Let all the people of God say so. Say what? That God is to be
praised and God is to be thanked. Perhaps death surrounds your family at this
time of the holiday. Perhaps problems and burdens come upon you in your own
personal life. Perhaps there are sins, grievous sins, against which you struggle.
You say, "How shall I sing?" Child of God, walking in humility before God,
confessing your sins, to you the song of praise and thanksgiving belongs.
It belongs to you today as much as to one who leaps in joy because God's way
leads him in happiness. In the light of God's goodness and saving wonder,
all the people of God must unite in praise and thanksgiving to God our Father.
You, as a father or a mother, as a wife or a husband; you as
a boy or girl, a child, an adult, a single or a married person; whether you
have many children or are childless; whether you are old or young - do you
know His goodness? Do you know His wonderful works to the children of men?
Then praise is your duty! Your blessed and enjoyable task is to praise and
thank the Lord, to thank Him for peace and rest in Christ Jesus, to thank
Him for a spiritual city to dwell in, to thank Him that the bondage of sin
has been broken and He has created in you new and holy desires, to thank Him
for the knowledge of all He has done, to thank Him that He directs by His
sovereign will each and every event in your life to lead to final glory, and
to thank Him for the glorious salvation that is in Christ Jesus.
We must praise and thank Him. Do you? Is there in you this grace
of God, a compelling desire to praise and thank the Lord? Oh, I know
that our sin and our dullness does so much to muffle this. But is it
there? Oh, I must praise and thank the Lord for His goodness and wonderful
work, whatever the circumstances and conditions of my life. I must do
so because of redemption. Then my heart, when I look upon that gracious
redemption, cannot be silent. I must return and glorify God.
Whosoever is wise will observe these things. They shall understand
the lovingkindness of the Lord. The angels understood it. The host of heaven
understood it. Praise and thanksgiving is heard in God's courts day and night.
Why should we be excluded now? Why should not we be silent who are the recipients
of all of God's goodness and wonderful works? Must not we also join the chorus?
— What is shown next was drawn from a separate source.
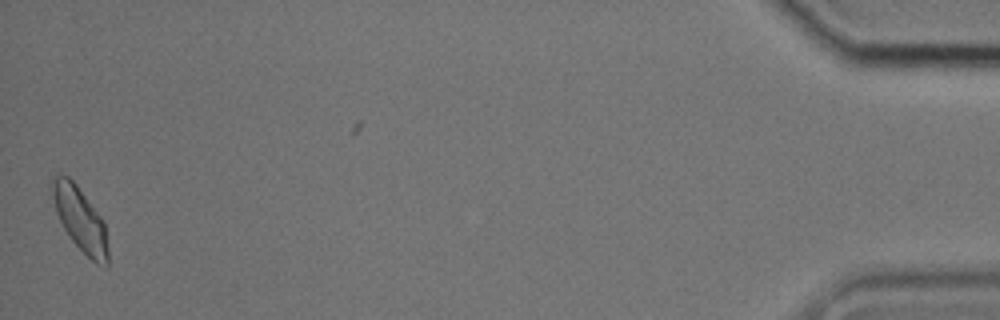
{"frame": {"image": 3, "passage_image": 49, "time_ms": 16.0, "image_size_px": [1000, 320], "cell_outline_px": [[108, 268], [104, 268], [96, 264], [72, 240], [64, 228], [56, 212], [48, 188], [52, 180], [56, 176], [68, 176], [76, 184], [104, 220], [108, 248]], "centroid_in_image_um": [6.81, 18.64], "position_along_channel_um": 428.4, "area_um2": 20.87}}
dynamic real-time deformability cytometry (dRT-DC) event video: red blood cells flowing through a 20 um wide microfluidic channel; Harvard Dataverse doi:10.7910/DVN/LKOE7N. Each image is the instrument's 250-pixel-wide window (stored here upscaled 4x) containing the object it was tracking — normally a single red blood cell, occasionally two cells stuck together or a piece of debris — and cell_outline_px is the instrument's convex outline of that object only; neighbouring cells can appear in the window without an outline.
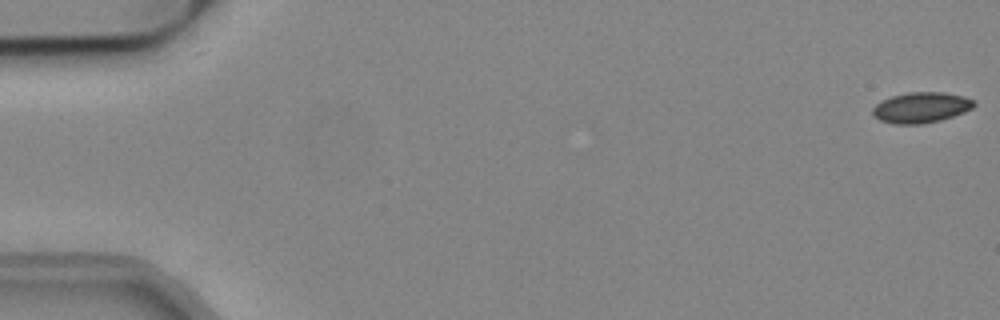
{"species": "common noctule bat (a hibernating species)", "species_latin": "Nyctalus noctula", "temperature_condition": "cold", "stored_images_in_passage": 39, "camera_frame_rate_fps": 3000, "um_per_image_px": 0.085, "animal": {"sex": "male", "body_mass_g": 19.2, "forearm_length_mm": 51.8}, "frame": {"image": 1, "passage_image": 1, "time_ms": 0.0, "image_size_px": [1000, 320], "cell_outline_px": [[976, 104], [972, 108], [964, 112], [940, 120], [920, 124], [896, 124], [880, 120], [872, 116], [872, 108], [880, 100], [892, 96], [908, 92], [944, 92], [964, 96], [976, 100]], "centroid_in_image_um": [78.29, 9.13], "position_along_channel_um": 6.7, "area_um2": 18.21}}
Must we not also mingle our voices with those who sing the song of Moses and
the Lamb?
Now thank we all our God!
Let us pray.
Father, we thank Thee for Thy word. Thou knowest, O Lord, that
our hearts so often drag. Rather than praise we would murmur. Rather
than thank we would complain. Lead us, O Lord, to see the lovingkindness
in Christ Jesus our Lord, the wonderful works of our deliverance in
order that we might be taught the song of praise and thanksgiving. Amen.